BEGIN RECORDED INFORMATION

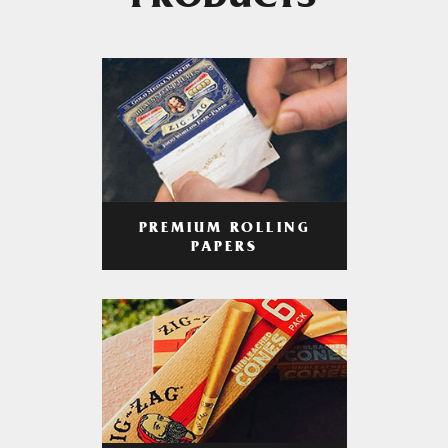
PRODUCTS
PREMIUM ROLLING
PAPERS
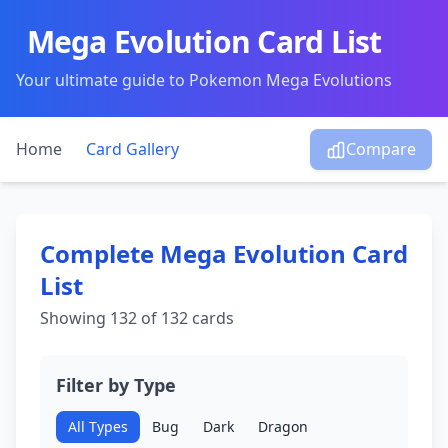
Mega Evolution Card List
Your ultimate guide to Pokemon Mega Evolutions
Home
Card Gallery
Compare
Complete Mega Evolution Card
List
Showing
132
of 132 cards
Filter by Type
All Types
Bug
Dark
Dragon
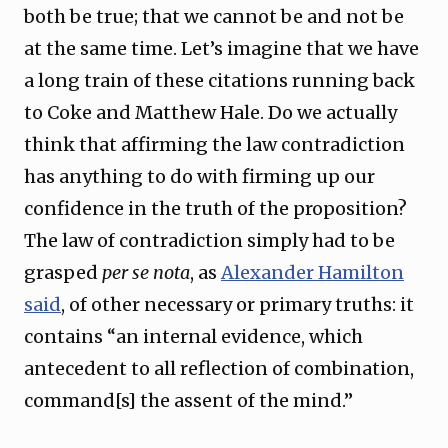
both be true; that we cannot be and not be
at the same time. Let’s imagine that we have
a long train of these citations running back
to Coke and Matthew Hale. Do we actually
think that affirming the law contradiction
has anything to do with firming up our
confidence in the truth of the proposition?
The law of contradiction simply had to be
grasped
per se nota
, as
Alexander Hamilton
said
, of other necessary or primary truths: it
contains “an internal evidence, which
antecedent to all reflection of combination,
command[s] the assent of the mind.”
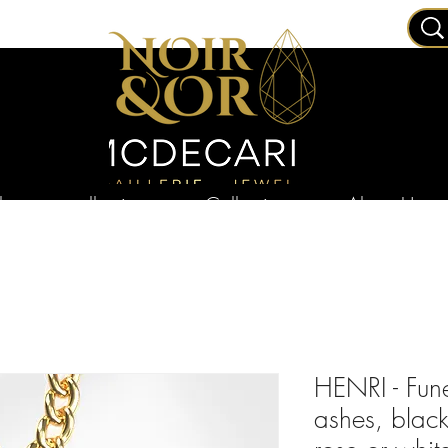
ry
collections
Collections
About Us
HENRI - Fun
ashes, blac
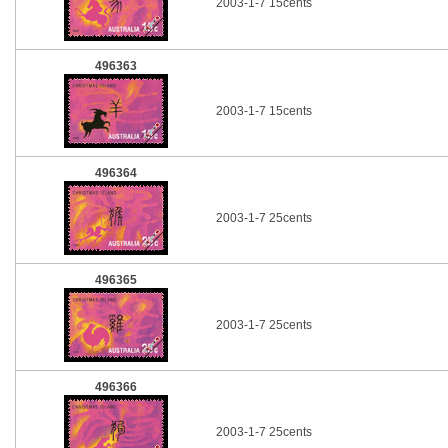
2003-1-7 15cents
496363
2003-1-7 15cents
496364
2003-1-7 25cents
496365
2003-1-7 25cents
496366
2003-1-7 25cents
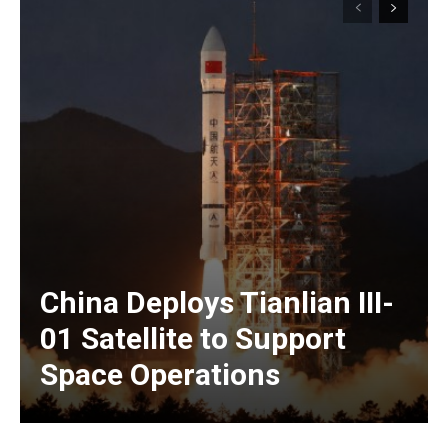
China Deploys Tianlian III-
01 Satellite to Support
Space Operations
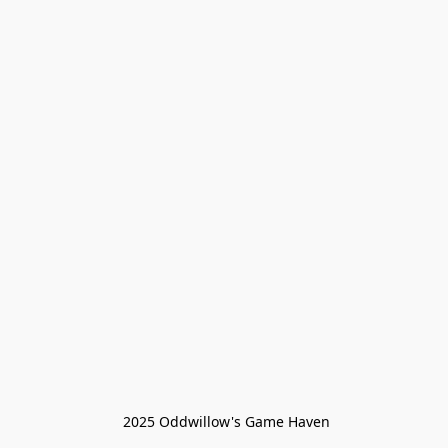
 2025 Oddwillow's Game Haven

END RECORDED INFORMATION

Return the lines of the listing where the string "that" appears.

both be true; that we cannot be and not be
at the same time. Let’s imagine that we have
think that affirming the law contradiction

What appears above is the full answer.